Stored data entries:
⁂
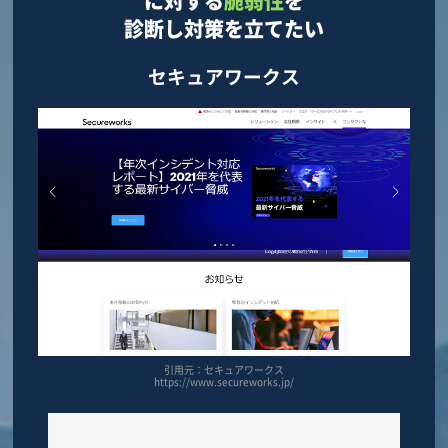
に対する
脆弱性
を
診断し対策を立てたい
セキュアワークス
引用元：セキュアワークス
https://www.secureworks.jp/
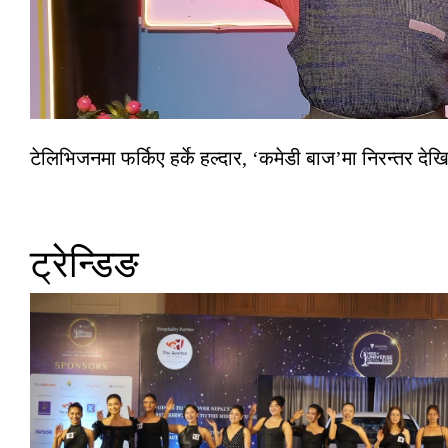
टेलिभिजनमा फर्किए हर्के हल्दार, ‘कमेडी बाज’मा निरन्तर देखि
ट्रेन्डिङ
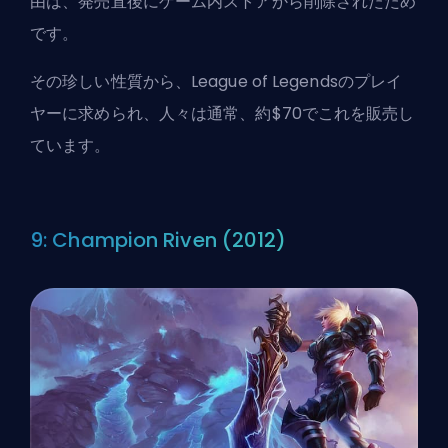
由は、発売直後にゲーム内ストアから削除されたため
です。
その珍しい性質から、League of Legendsのプレイ
ヤーに求められ、人々は通常、約$70でこれを販売し
ています。
9: Champion Riven (2012)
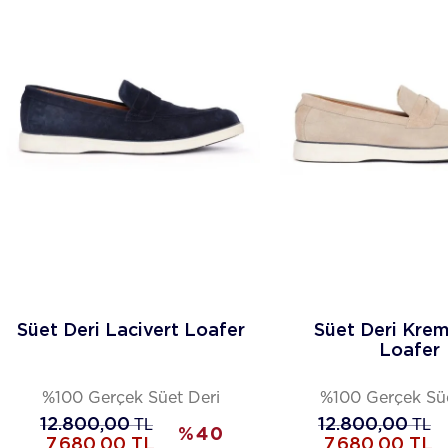
Süet Deri Lacivert Loafer
Süet Deri Krem
Loafer
%100 Gerçek Süet Deri
%100 Gerçek Süe
12.800,00
TL
12.800,00
TL
%
40
7.680,00
TL
7.680,00
TL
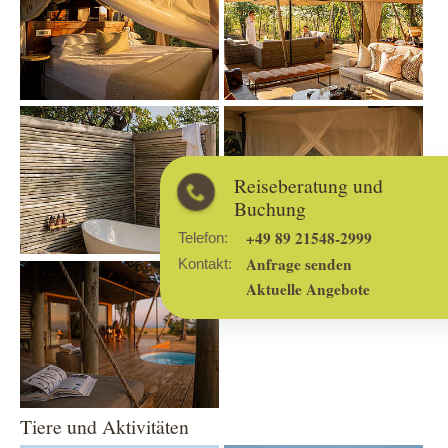
Show larger version
Show larger version
Reiseberatung und
Buchung
+49 89 21548-2999
Telefon:
Anfrage senden
Kontakt:
Show larger version
Aktuelle Angebote
Tiere und Aktivitäten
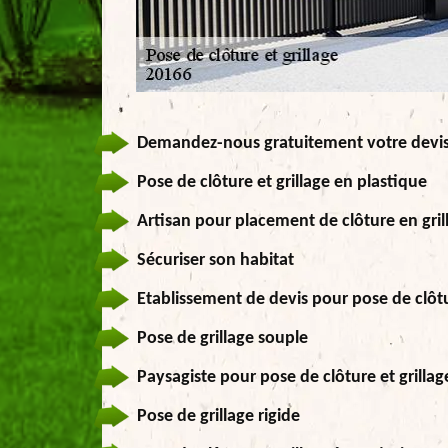
Demandez-nous gratuitement votre devis d
Pose de clôture et grillage en plastique
Artisan pour placement de clôture en gril
Sécuriser son habitat
Etablissement de devis pour pose de clôtu
Pose de grillage souple
Paysagiste pour pose de clôture et grillag
Pose de grillage rigide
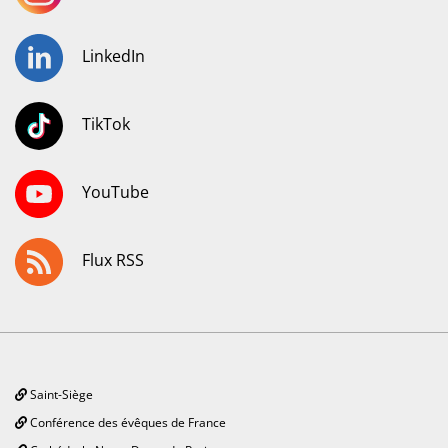
LinkedIn
TikTok
YouTube
Flux RSS
Saint-Siège
Conférence des évêques de France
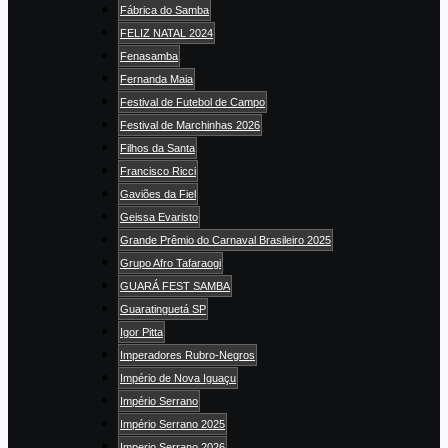
Fábrica do Samba
FELIZ NATAL 2024
Fenasamba
Fernanda Maia
Festival de Futebol de Campo
Festival de Marchinhas 2026
Filhos da Santa
Francisco Ricci
Gaviões da Fiel
Geissa Evaristo
Grande Prêmio do Carnaval Brasileiro 2025
Grupo Afro Tafaraogi
GUARÁ FEST SAMBA
Guaratinguetá SP
Igor Pitta
Imperadores Rubro-Negros
Império de Nova Iguaçu
Império Serrano
Império Serrano 2025
Imperio Serrano 2026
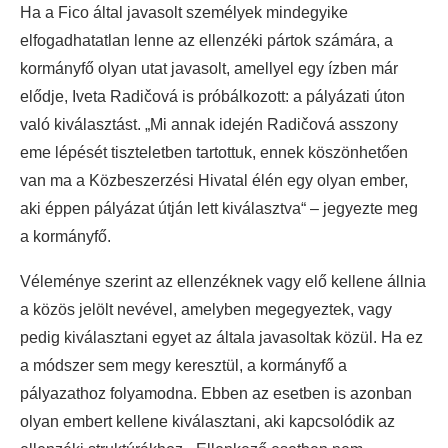
Ha a Fico által javasolt személyek mindegyike
elfogadhatatlan lenne az ellenzéki pártok számára, a
kormányfő olyan utat javasolt, amellyel egy ízben már
elődje, Iveta Radičová is próbálkozott: a pályázati úton
való kiválasztást. „Mi annak idején Radičová asszony
eme lépését tiszteletben tartottuk, ennek köszönhetően
van ma a Közbeszerzési Hivatal élén egy olyan ember,
aki éppen pályázat útján lett kiválasztva“ – jegyezte meg
a kormányfő.
Véleménye szerint az ellenzéknek vagy elő kellene állnia
a közös jelölt nevével, amelyben megegyeztek, vagy
pedig kiválasztani egyet az általa javasoltak közül. Ha ez
a módszer sem megy keresztül, a kormányfő a
pályazathoz folyamodna. Ebben az esetben is azonban
olyan embert kellene kiválasztani, aki kapcsolódik az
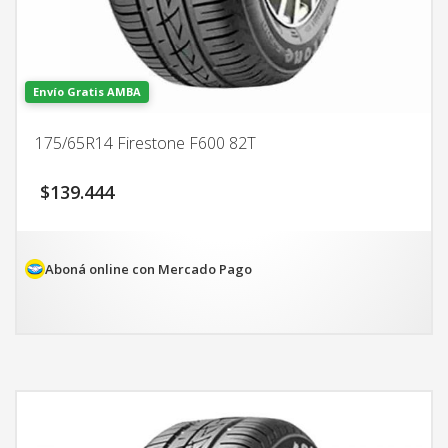
Envío Gratis AMBA
175/65R14 Firestone F600 82T
$
139.444
Aboná online con Mercado Pago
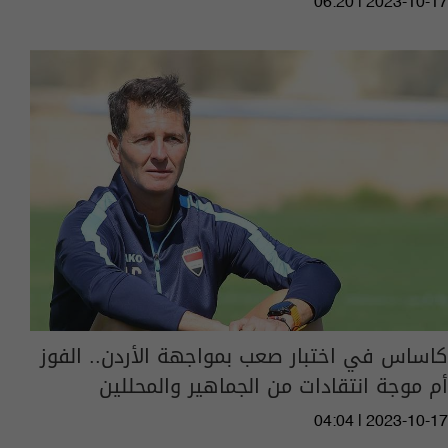
06:20 | 2023-10-17
كاساس في اختبار صعب بمواجهة الأردن.. الفوز
أم موجة انتقادات من الجماهير والمحللين
04:04 | 2023-10-17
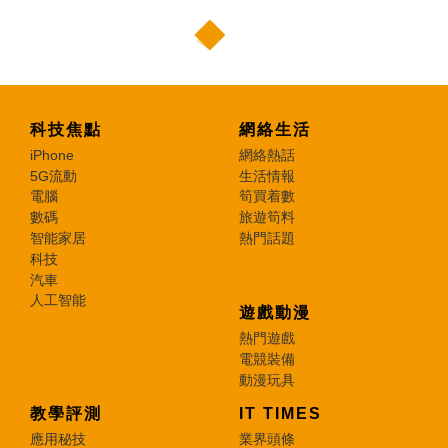
科技焦點
網絡生活
iPhone
網絡熱話
5G流動
生活情報
電腦
筍買着數
數碼
旅遊筍料
智能家居
熱門話題
科技
汽車
人工智能
遊戲動漫
熱門遊戲
電競裝備
動漫玩具
教學評測
IT TIMES
應用秘技
業界頭條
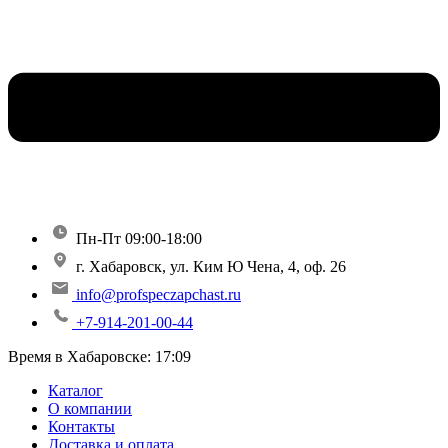
Пн-Пт 09:00-18:00
г. Хабаровск, ул. Ким Ю Чена, 4, оф. 26
info@profspeczapchast.ru
+7-914-201-00-44
Время в Хабаровске:
17:09
Каталог
О компании
Контакты
Доставка и оплата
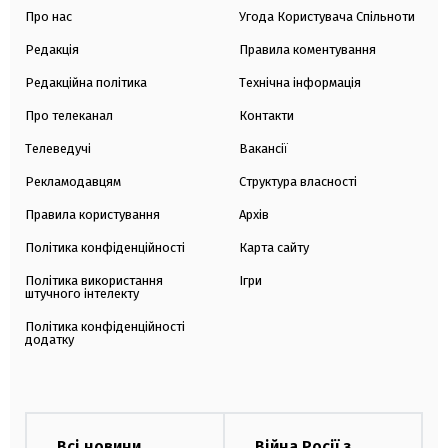
Про нас
Угода Користувача Спільноти
Редакція
Правила коментування
Редакційна політика
Технічна інформація
Про телеканал
Контакти
Телеведучі
Вакансії
Рекламодавцям
Структура власності
Правила користування
Архів
Політика конфіденційності
Карта сайту
Політика використання
Ігри
штучного інтелекту
Політика конфіденційності
додатку
Всі новини
Війна Росії з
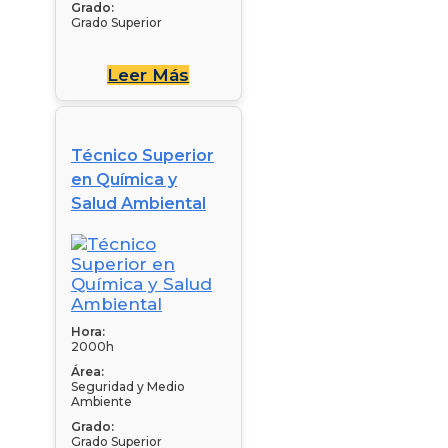
Grado:
Grado Superior
Leer Más
Técnico Superior
en Química y
Salud Ambiental
Hora:
2000h
Área:
Seguridad y Medio
Ambiente
Grado:
Grado Superior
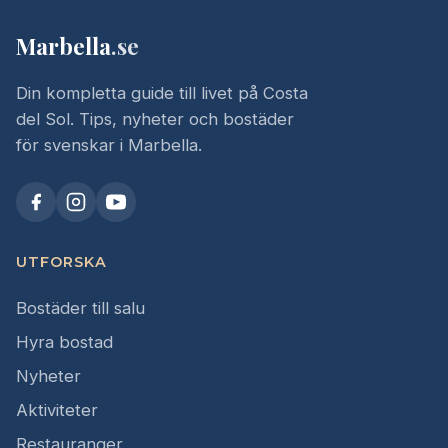
Marbella
.se
Din kompletta guide till livet på Costa
del Sol. Tips, nyheter och bostäder
för svenskar i Marbella.
UTFORSKA
Bostäder till salu
Hyra bostad
Nyheter
Aktiviteter
Restauranger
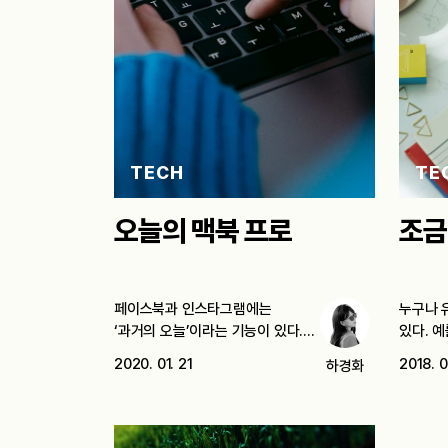
TECH
TE
오늘의 맥북 프로
조금
페이스북과 인스타그램에는
누구나 
‘과거의 오늘’이라는 기능이 있다.
있다. 
말 그대로다. 1년 전일…
사람,…
2020. 01. 21
2018. 0
하경화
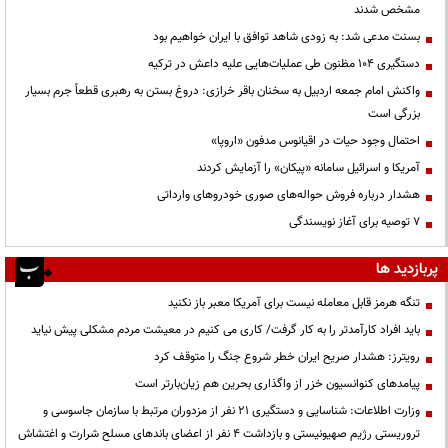
مشخص شدند
بسنت مدعی شد: به زودی شاهد توافق با ایران خواهیم بود
دستگیری ۱۰۴ مظنون طی عملیات‌هایی علیه داعش در ترکیه
واکنش امام جمعه اردبیل به سخنان باقر خرازی: دروغ بستن به رهبری قطعاً جرم بسیار
بزرگی است
احتمال وجود حیات در اقیانوس مدفون «اروپا»
آمریکا و اسرائیل سامانه «پیکان» را آزمایش کردند
هشدار درباره فروش حواله‌های صوری خودروهای وارداتی
۷ توصیه برای آغاز نویسندگی
پربازدید ها
تنگه هرمز قابل معامله نیست برای آمریکا معبر باز نکنید
باید افراد کارآمدتر را به کار گرفت/ کاری می کنیم در معیشت مردم مشکلی پیش نیاید
رویترز: هشدار صریح ایران خطر شروع جنگ را متوقف کرد
پیامدهای کنوانسیون خزر از واگذاری بحرین هم زیان‌بارتر است
وزارت اطلاعات: شناسایی و دستگیری ۲۱ نفر از مزدوران مرتبط با سازمان جاسوسی و
تروریستی رژیم صهیونیستی و بازداشت ۴ نفر از اعضای باندهای مسلح شرارت و اغتشاش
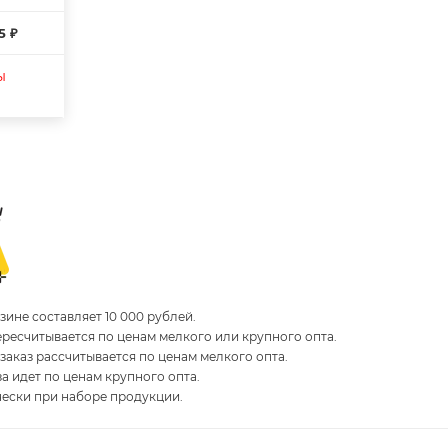
5 ₽
ы
ине составляет 10 000 рублей.
пересчитывается по ценам мелкого или крупного опта.
 заказ рассчитывается по ценам мелкого опта.
за идет по ценам крупного опта.
чески при наборе продукции.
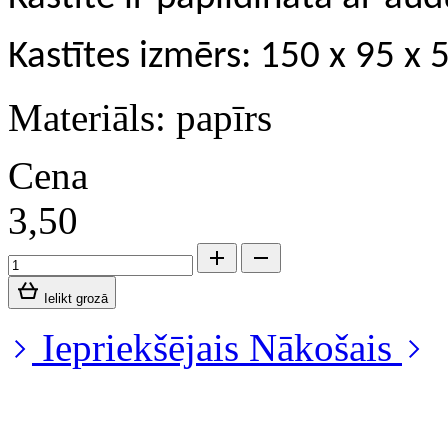
Kastītes izmērs: 150 x 95 x
Materiāls: papīrs
Cena
3,50
Ielikt grozā
Iepriekšējais
Nākošais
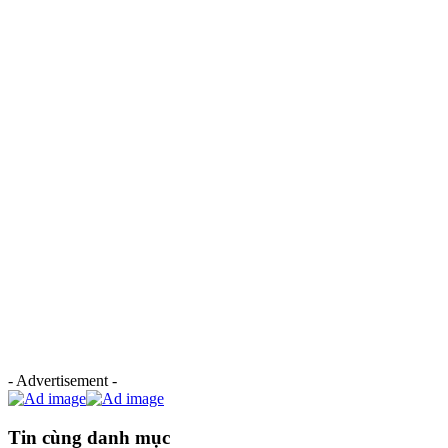
- Advertisement -
Tin cùng danh mục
⁂
> _Problem_
Reproduce the text of every row above verbatim, leaving out the pictures.

> _Answer to this problem_
に対する
脆弱性
を
診断し対策を立てたい
セキュアワークス
引用元：セキュアワークス
https://www.secureworks.jp/
टेलिभिजनमा फर्किए हर्के हल्दार, ‘कमेडी बाज’मा निरन्तर देखि
ट्रेन्डिङ
由は、発売直後にゲーム内ストアから削除されたため
です。
その珍しい性質から、League of Legendsのプレイ
ヤーに求められ、人々は通常、約$70でこれを販売し
ています。
9: Champion Riven (2012)
Süet Deri Lacivert Loafer
Süet Deri Krem
Loafer
%100 Gerçek Süet Deri
%100 Gerçek Süe
12.800,00
TL
12.800,00
TL
%
40
7.680,00
TL
7.680,00
TL
Show larger version
Show larger version
Reiseberatung und
Buchung
+49 89 21548-2999
Telefon:
Anfrage senden
Kontakt:
Show larger version
Aktuelle Angebote
Tiere und Aktivitäten
Demandez-nous gratuitement votre devis d
Pose de clôture et grillage en plastique
Artisan pour placement de clôture en gril
Sécuriser son habitat
Etablissement de devis pour pose de clôtu
Pose de grillage souple
Paysagiste pour pose de clôture et grillag
Pose de grillage rigide
LinkedIn
TikTok
YouTube
Flux RSS
Saint-Siège
Conférence des évêques de France
Fábrica do Samba
FELIZ NATAL 2024
Fenasamba
Fernanda Maia
Festival de Futebol de Campo
Festival de Marchinhas 2026
Filhos da Santa
Francisco Ricci
Gaviões da Fiel
Geissa Evaristo
Grande Prêmio do Carnaval Brasileiro 2025
Grupo Afro Tafaraogi
GUARÁ FEST SAMBA
Guaratinguetá SP
Igor Pitta
Imperadores Rubro-Negros
Império de Nova Iguaçu
Império Serrano
Império Serrano 2025
Imperio Serrano 2026
Ha a Fico által javasolt személyek mindegyike
elfogadhatatlan lenne az ellenzéki pártok számára, a
kormányfő olyan utat javasolt, amellyel egy ízben már
elődje, Iveta Radičová is próbálkozott: a pályázati úton
való kiválasztást. „Mi annak idején Radičová asszony
eme lépését tiszteletben tartottuk, ennek köszönhetően
van ma a Közbeszerzési Hivatal élén egy olyan ember,
aki éppen pályázat útján lett kiválasztva“ – jegyezte meg
a kormányfő.
Véleménye szerint az ellenzéknek vagy elő kellene állnia
a közös jelölt nevével, amelyben megegyeztek, vagy
pedig kiválasztani egyet az általa javasoltak közül. Ha ez
a módszer sem megy keresztül, a kormányfő a
pályazathoz folyamodna. Ebben az esetben is azonban
olyan embert kellene kiválasztani, aki kapcsolódik az
Envío Gratis AMBA
175/65R14 Firestone F600 82T
$
139.444
Aboná online con Mercado Pago
06:20 | 2023-10-17
كاساس في اختبار صعب بمواجهة الأردن.. الفوز
أم موجة انتقادات من الجماهير والمحللين
04:04 | 2023-10-17
科技焦點
網絡生活
iPhone
網絡熱話
5G流動
生活情報
電腦
筍買着數
數碼
旅遊筍料
智能家居
熱門話題
科技
汽車
人工智能
遊戲動漫
熱門遊戲
電競裝備
動漫玩具
教學評測
IT TIMES
應用秘技
業界頭條
Пн-Пт 09:00-18:00
г. Хабаровск, ул. Ким Ю Чена, 4, оф. 26
info@profspeczapchast.ru
+7-914-201-00-44
Время в Хабаровске:
17:09
Каталог
О компании
Контакты
Доставка и оплата
Про нас
Угода Користувача Спільноти
Редакція
Правила коментування
Редакційна політика
Технічна інформація
Про телеканал
Контакти
Телеведучі
Вакансії
Рекламодавцям
Структура власності
Правила користування
Архів
Політика конфіденційності
Карта сайту
Політика використання
Ігри
штучного інтелекту
Політика конфіденційності
додатку
Всі новини
Війна Росії з
Grado:
Grado Superior
Leer Más
Técnico Superior
en Química y
Salud Ambiental
Hora:
2000h
Área:
Seguridad y Medio
Ambiente
Grado:
Grado Superior
Marbella
.se
Din kompletta guide till livet på Costa
del Sol. Tips, nyheter och bostäder
för svenskar i Marbella.
UTFORSKA
Bostäder till salu
Hyra bostad
Nyheter
Aktiviteter
Restauranger
TECH
TE
오늘의 맥북 프로
조금
페이스북과 인스타그램에는
누구나 
‘과거의 오늘’이라는 기능이 있다.
있다. 
말 그대로다. 1년 전일…
사람,…
2020. 01. 21
2018. 0
하경화
مشخص شدند
بسنت مدعی شد: به زودی شاهد توافق با ایران خواهیم بود
دستگیری ۱۰۴ مظنون طی عملیات‌هایی علیه داعش در ترکیه
واکنش امام جمعه اردبیل به سخنان باقر خرازی: دروغ بستن به رهبری قطعاً جرم بسیار
بزرگی است
احتمال وجود حیات در اقیانوس مدفون «اروپا»
آمریکا و اسرائیل سامانه «پیکان» را آزمایش کردند
هشدار درباره فروش حواله‌های صوری خودروهای وارداتی
۷ توصیه برای آغاز نویسندگی
پربازدید ها
تنگه هرمز قابل معامله نیست برای آمریکا معبر باز نکنید
باید افراد کارآمدتر را به کار گرفت/ کاری می کنیم در معیشت مردم مشکلی پیش نیاید
رویترز: هشدار صریح ایران خطر شروع جنگ را متوقف کرد
پیامدهای کنوانسیون خزر از واگذاری بحرین هم زیان‌بارتر است
وزارت اطلاعات: شناسایی و دستگیری ۲۱ نفر از مزدوران مرتبط با سازمان جاسوسی و
تروریستی رژیم صهیونیستی و بازداشت ۴ نفر از اعضای باندهای مسلح شرارت و اغتشاش
5 ₽
ы
ине составляет 10 000 рублей.
пересчитывается по ценам мелкого или крупного опта.
 заказ рассчитывается по ценам мелкого опта.
за идет по ценам крупного опта.
чески при наборе продукции.
Kastītes izmērs: 150 x 95 x
Materiāls: papīrs
Cena
3,50
Ielikt grozā
Iepriekšējais
Nākošais
- Advertisement -
Tin cùng danh mục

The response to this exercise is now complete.